GOAL OF THE EXERCISE -
Set down the listing exactly as given, minus images.

BEGIN

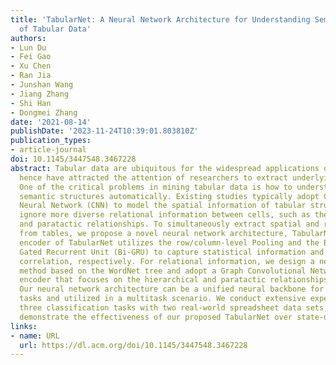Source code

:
 ```yaml
---
title: 'TabularNet: A Neural Network Architecture for Understanding Semantic Structures
  of Tabular Data'
authors:
- Lun Du
- Fei Gao
- Xu Chen
- Ran Jia
- Junshan Wang
- Jiang Zhang
- Shi Han
- Dongmei Zhang
date: '2021-08-14'
publishDate: '2023-11-24T10:39:01.803810Z'
publication_types:
- article-journal
doi: 10.1145/3447548.3467228
abstract: Tabular data are ubiquitous for the widespread applications of tables and
  hence have attracted the attention of researchers to extract underlying information.
  One of the critical problems in mining tabular data is how to understand their inherent
  semantic structures automatically. Existing studies typically adopt Convolutional
  Neural Network (CNN) to model the spatial information of tabular structures yet
  ignore more diverse relational information between cells, such as the hierarchical
  and paratactic relationships. To simultaneously extract spatial and relational information
  from tables, we propose a novel neural network architecture, TabularNet. The spatial
  encoder of TabularNet utilizes the row/column-level Pooling and the Bidirectional
  Gated Recurrent Unit (Bi-GRU) to capture statistical information and local positional
  correlation, respectively. For relational information, we design a new graph construction
  method based on the WordNet tree and adopt a Graph Convolutional Network (GCN) based
  encoder that focuses on the hierarchical and paratactic relationships between cells.
  Our neural network architecture can be a unified neural backbone for different understanding
  tasks and utilized in a multitask scenario. We conduct extensive experiments on
  three classification tasks with two real-world spreadsheet data sets, and the results
  demonstrate the effectiveness of our proposed TabularNet over state-of-the-art baselines.
links:
- name: URL
  url: https://dl.acm.org/doi/10.1145/3447548.3467228
---
```


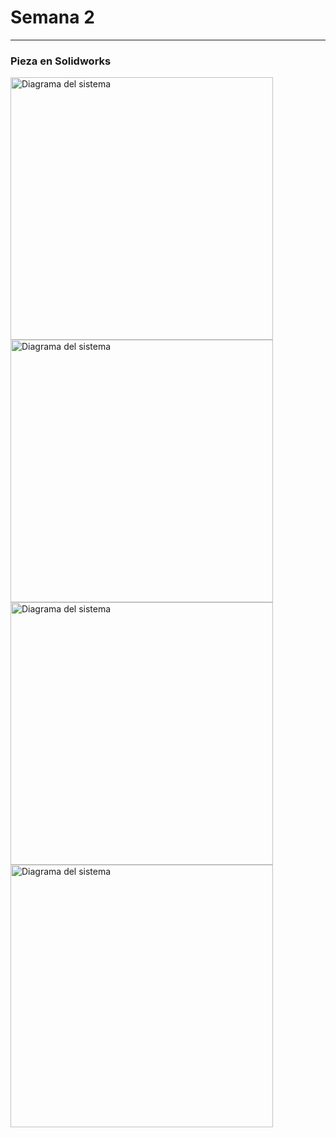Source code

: # Semana 2

---
### Pieza en Solidworks

<img src="../imagenes/Captura de pantalla (1.1).png" alt="Diagrama del sistema" width="420">

<img src="../imagenes/Captura de pantalla (1.2).png" alt="Diagrama del sistema" width="420">

<img src="../imagenes/Captura de pantalla (1.3).png" alt="Diagrama del sistema" width="420">

<img src="../imagenes/Captura de pantalla 1.4.png" alt="Diagrama del sistema" width="420">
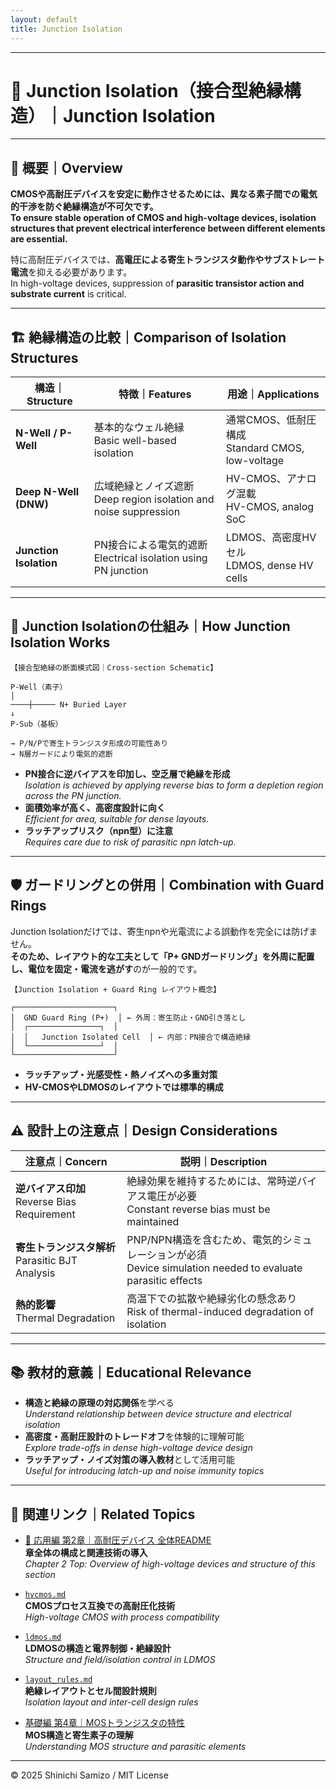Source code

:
 ```yaml
---
layout: default
title: Junction Isolation
---
```


---

# 🧩 Junction Isolation（接合型絶縁構造）｜Junction Isolation

---

## 📘 概要｜Overview

**CMOSや高耐圧デバイスを安定に動作させるためには、異なる素子間での電気的干渉を防ぐ絶縁構造が不可欠です。**  
**To ensure stable operation of CMOS and high-voltage devices, isolation structures that prevent electrical interference between different elements are essential.**

特に高耐圧デバイスでは、**高電圧による寄生トランジスタ動作やサブストレート電流**を抑える必要があります。  
In high-voltage devices, suppression of **parasitic transistor action and substrate current** is critical.

---

## 🏗️ 絶縁構造の比較｜Comparison of Isolation Structures

| 構造｜Structure | 特徴｜Features | 用途｜Applications |
|----------------|----------------|--------------------|
| **N-Well / P-Well** | 基本的なウェル絶縁<br>Basic well-based isolation | 通常CMOS、低耐圧構成<br>Standard CMOS, low-voltage |
| **Deep N-Well (DNW)** | 広域絶縁とノイズ遮断<br>Deep region isolation and noise suppression | HV-CMOS、アナログ混載<br>HV-CMOS, analog SoC |
| **Junction Isolation** | PN接合による電気的遮断<br>Electrical isolation using PN junction | LDMOS、高密度HVセル<br>LDMOS, dense HV cells |

---

## 🔬 Junction Isolationの仕組み｜How Junction Isolation Works

```text
【接合型絶縁の断面模式図｜Cross-section Schematic】

P-Well（素子）  
│  
────┼───── N+ Buried Layer  
↓  
P-Sub（基板）

→ P/N/Pで寄生トランジスタ形成の可能性あり  
→ N層ガードにより電気的遮断
```

- **PN接合に逆バイアスを印加し、空乏層で絶縁を形成**  
  *Isolation is achieved by applying reverse bias to form a depletion region across the PN junction.*
- **面積効率が高く、高密度設計に向く**  
  *Efficient for area, suitable for dense layouts.*
- **ラッチアップリスク（npn型）に注意**  
  *Requires care due to risk of parasitic npn latch-up.*

---

## 🛡️ ガードリングとの併用｜Combination with Guard Rings

Junction Isolationだけでは、寄生npnや光電流による誤動作を完全には防げません。  
**そのため、レイアウト的な工夫として「P+ GNDガードリング」を外周に配置し、電位を固定・電流を逃がす**のが一般的です。

```text
【Junction Isolation + Guard Ring レイアウト概念】

┌──────────────────────┐
│  GND Guard Ring (P+)  │ ← 外周：寄生防止・GND引き落とし
│  ┌────────────────┐  │
│  │   Junction Isolated Cell  │ ← 内部：PN接合で構造絶縁
│  └────────────────┘  │
└──────────────────────┘
```

- **ラッチアップ・光感受性・熱ノイズへの多重対策**  
- **HV-CMOSやLDMOSのレイアウトでは標準的構成**

---

## ⚠️ 設計上の注意点｜Design Considerations

| 注意点｜Concern | 説明｜Description |
|-------------|--------|
| **逆バイアス印加**<br>Reverse Bias Requirement | 絶縁効果を維持するためには、常時逆バイアス電圧が必要<br>Constant reverse bias must be maintained |
| **寄生トランジスタ解析**<br>Parasitic BJT Analysis | PNP/NPN構造を含むため、電気的シミュレーションが必須<br>Device simulation needed to evaluate parasitic effects |
| **熱的影響**<br>Thermal Degradation | 高温下での拡散や絶縁劣化の懸念あり<br>Risk of thermal-induced degradation of isolation |

---

## 📚 教材的意義｜Educational Relevance

- **構造と絶縁の原理の対応関係**を学べる  
  *Understand relationship between device structure and electrical isolation*
- **高密度・高耐圧設計のトレードオフ**を体験的に理解可能  
  *Explore trade-offs in dense high-voltage device design*
- **ラッチアップ・ノイズ対策の導入教材**として活用可能  
  *Useful for introducing latch-up and noise immunity topics*

---

## 🔗 関連リンク｜Related Topics

- [📘 応用編 第2章｜高耐圧デバイス 全体README](../d_chapter2_high_voltage_devices/README.md)  
  **章全体の構成と関連技術の導入**  
  *Chapter 2 Top: Overview of high-voltage devices and structure of this section*

- [`hvcmos.md`](./hvcmos.md)  
  **CMOSプロセス互換での高耐圧化技術**  
  *High-voltage CMOS with process compatibility*

- [`ldmos.md`](./ldmos.md)  
  **LDMOSの構造と電界制御・絶縁設計**  
  *Structure and field/isolation control in LDMOS*

- [`layout_rules.md`](./layout_rules.md)  
  **絶縁レイアウトとセル間設計規則**  
  *Isolation layout and inter-cell design rules*

- [基礎編 第4章｜MOSトランジスタの特性](../chapter4_mos_characteristics/)  
  **MOS構造と寄生素子の理解**  
  *Understanding MOS structure and parasitic elements*

---

© 2025 Shinichi Samizo / MIT License
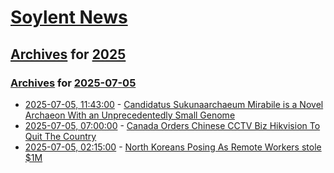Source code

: # [Soylent News](../../../README.md)

## [Archives](../../index.md) for [2025](../index.md)

### [Archives](../../index.md) for [2025-07-05](index.md)

* [2025-07-05, 11:43:00](https://soylentnews.org/article.pl?sid=25/07/03/1124254&from=rss) - [Candidatus Sukunaarchaeum Mirabile is a Novel Archaeon With an Unprecedentedly Small Genome](https://soylentnews.org/article.pl?sid=25/07/03/1124254&from=rss)
* [2025-07-05, 07:00:00](https://soylentnews.org/article.pl?sid=25/07/03/0247205&from=rss) - [Canada Orders Chinese CCTV Biz Hikvision To Quit The Country](https://soylentnews.org/article.pl?sid=25/07/03/0247205&from=rss)
* [2025-07-05, 02:15:00](https://soylentnews.org/article.pl?sid=25/07/03/0230247&from=rss) - [North Koreans Posing As Remote Workers stole $1M ](https://soylentnews.org/article.pl?sid=25/07/03/0230247&from=rss)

END

SOLVED PROBLEM -
Source code

:
 ```yaml
---
title: 'TabularNet: A Neural Network Architecture for Understanding Semantic Structures
  of Tabular Data'
authors:
- Lun Du
- Fei Gao
- Xu Chen
- Ran Jia
- Junshan Wang
- Jiang Zhang
- Shi Han
- Dongmei Zhang
date: '2021-08-14'
publishDate: '2023-11-24T10:39:01.803810Z'
publication_types:
- article-journal
doi: 10.1145/3447548.3467228
abstract: Tabular data are ubiquitous for the widespread applications of tables and
  hence have attracted the attention of researchers to extract underlying information.
  One of the critical problems in mining tabular data is how to understand their inherent
  semantic structures automatically. Existing studies typically adopt Convolutional
  Neural Network (CNN) to model the spatial information of tabular structures yet
  ignore more diverse relational information between cells, such as the hierarchical
  and paratactic relationships. To simultaneously extract spatial and relational information
  from tables, we propose a novel neural network architecture, TabularNet. The spatial
  encoder of TabularNet utilizes the row/column-level Pooling and the Bidirectional
  Gated Recurrent Unit (Bi-GRU) to capture statistical information and local positional
  correlation, respectively. For relational information, we design a new graph construction
  method based on the WordNet tree and adopt a Graph Convolutional Network (GCN) based
  encoder that focuses on the hierarchical and paratactic relationships between cells.
  Our neural network architecture can be a unified neural backbone for different understanding
  tasks and utilized in a multitask scenario. We conduct extensive experiments on
  three classification tasks with two real-world spreadsheet data sets, and the results
  demonstrate the effectiveness of our proposed TabularNet over state-of-the-art baselines.
links:
- name: URL
  url: https://dl.acm.org/doi/10.1145/3447548.3467228
---
```


Source code

: # Semana 2

---
### Pieza en Solidworks

<img src="../imagenes/Captura de pantalla (1.1).png" alt="Diagrama del sistema" width="420">

<img src="../imagenes/Captura de pantalla (1.2).png" alt="Diagrama del sistema" width="420">

<img src="../imagenes/Captura de pantalla (1.3).png" alt="Diagrama del sistema" width="420">

<img src="../imagenes/Captura de pantalla 1.4.png" alt="Diagrama del sistema" width="420">
Source code

:
 ```yaml
---
layout: default
title: Junction Isolation
---
```


---

# 🧩 Junction Isolation（接合型絶縁構造）｜Junction Isolation

---

## 📘 概要｜Overview

**CMOSや高耐圧デバイスを安定に動作させるためには、異なる素子間での電気的干渉を防ぐ絶縁構造が不可欠です。**  
**To ensure stable operation of CMOS and high-voltage devices, isolation structures that prevent electrical interference between different elements are essential.**

特に高耐圧デバイスでは、**高電圧による寄生トランジスタ動作やサブストレート電流**を抑える必要があります。  
In high-voltage devices, suppression of **parasitic transistor action and substrate current** is critical.

---

## 🏗️ 絶縁構造の比較｜Comparison of Isolation Structures

| 構造｜Structure | 特徴｜Features | 用途｜Applications |
|----------------|----------------|--------------------|
| **N-Well / P-Well** | 基本的なウェル絶縁<br>Basic well-based isolation | 通常CMOS、低耐圧構成<br>Standard CMOS, low-voltage |
| **Deep N-Well (DNW)** | 広域絶縁とノイズ遮断<br>Deep region isolation and noise suppression | HV-CMOS、アナログ混載<br>HV-CMOS, analog SoC |
| **Junction Isolation** | PN接合による電気的遮断<br>Electrical isolation using PN junction | LDMOS、高密度HVセル<br>LDMOS, dense HV cells |

---

## 🔬 Junction Isolationの仕組み｜How Junction Isolation Works

```text
【接合型絶縁の断面模式図｜Cross-section Schematic】

P-Well（素子）  
│  
────┼───── N+ Buried Layer  
↓  
P-Sub（基板）

→ P/N/Pで寄生トランジスタ形成の可能性あり  
→ N層ガードにより電気的遮断
```

- **PN接合に逆バイアスを印加し、空乏層で絶縁を形成**  
  *Isolation is achieved by applying reverse bias to form a depletion region across the PN junction.*
- **面積効率が高く、高密度設計に向く**  
  *Efficient for area, suitable for dense layouts.*
- **ラッチアップリスク（npn型）に注意**  
  *Requires care due to risk of parasitic npn latch-up.*

---

## 🛡️ ガードリングとの併用｜Combination with Guard Rings

Junction Isolationだけでは、寄生npnや光電流による誤動作を完全には防げません。  
**そのため、レイアウト的な工夫として「P+ GNDガードリング」を外周に配置し、電位を固定・電流を逃がす**のが一般的です。

```text
【Junction Isolation + Guard Ring レイアウト概念】

┌──────────────────────┐
│  GND Guard Ring (P+)  │ ← 外周：寄生防止・GND引き落とし
│  ┌────────────────┐  │
│  │   Junction Isolated Cell  │ ← 内部：PN接合で構造絶縁
│  └────────────────┘  │
└──────────────────────┘
```

- **ラッチアップ・光感受性・熱ノイズへの多重対策**  
- **HV-CMOSやLDMOSのレイアウトでは標準的構成**

---

## ⚠️ 設計上の注意点｜Design Considerations

| 注意点｜Concern | 説明｜Description |
|-------------|--------|
| **逆バイアス印加**<br>Reverse Bias Requirement | 絶縁効果を維持するためには、常時逆バイアス電圧が必要<br>Constant reverse bias must be maintained |
| **寄生トランジスタ解析**<br>Parasitic BJT Analysis | PNP/NPN構造を含むため、電気的シミュレーションが必須<br>Device simulation needed to evaluate parasitic effects |
| **熱的影響**<br>Thermal Degradation | 高温下での拡散や絶縁劣化の懸念あり<br>Risk of thermal-induced degradation of isolation |

---

## 📚 教材的意義｜Educational Relevance

- **構造と絶縁の原理の対応関係**を学べる  
  *Understand relationship between device structure and electrical isolation*
- **高密度・高耐圧設計のトレードオフ**を体験的に理解可能  
  *Explore trade-offs in dense high-voltage device design*
- **ラッチアップ・ノイズ対策の導入教材**として活用可能  
  *Useful for introducing latch-up and noise immunity topics*

---

## 🔗 関連リンク｜Related Topics

- [📘 応用編 第2章｜高耐圧デバイス 全体README](../d_chapter2_high_voltage_devices/README.md)  
  **章全体の構成と関連技術の導入**  
  *Chapter 2 Top: Overview of high-voltage devices and structure of this section*

- [`hvcmos.md`](./hvcmos.md)  
  **CMOSプロセス互換での高耐圧化技術**  
  *High-voltage CMOS with process compatibility*

- [`ldmos.md`](./ldmos.md)  
  **LDMOSの構造と電界制御・絶縁設計**  
  *Structure and field/isolation control in LDMOS*

- [`layout_rules.md`](./layout_rules.md)  
  **絶縁レイアウトとセル間設計規則**  
  *Isolation layout and inter-cell design rules*

- [基礎編 第4章｜MOSトランジスタの特性](../chapter4_mos_characteristics/)  
  **MOS構造と寄生素子の理解**  
  *Understanding MOS structure and parasitic elements*

---

© 2025 Shinichi Samizo / MIT License
Source code

: # [Soylent News](../../../README.md)

## [Archives](../../index.md) for [2025](../index.md)

### [Archives](../../index.md) for [2025-07-05](index.md)

* [2025-07-05, 11:43:00](https://soylentnews.org/article.pl?sid=25/07/03/1124254&from=rss) - [Candidatus Sukunaarchaeum Mirabile is a Novel Archaeon With an Unprecedentedly Small Genome](https://soylentnews.org/article.pl?sid=25/07/03/1124254&from=rss)
* [2025-07-05, 07:00:00](https://soylentnews.org/article.pl?sid=25/07/03/0247205&from=rss) - [Canada Orders Chinese CCTV Biz Hikvision To Quit The Country](https://soylentnews.org/article.pl?sid=25/07/03/0247205&from=rss)
* [2025-07-05, 02:15:00](https://soylentnews.org/article.pl?sid=25/07/03/0230247&from=rss) - [North Koreans Posing As Remote Workers stole $1M ](https://soylentnews.org/article.pl?sid=25/07/03/0230247&from=rss)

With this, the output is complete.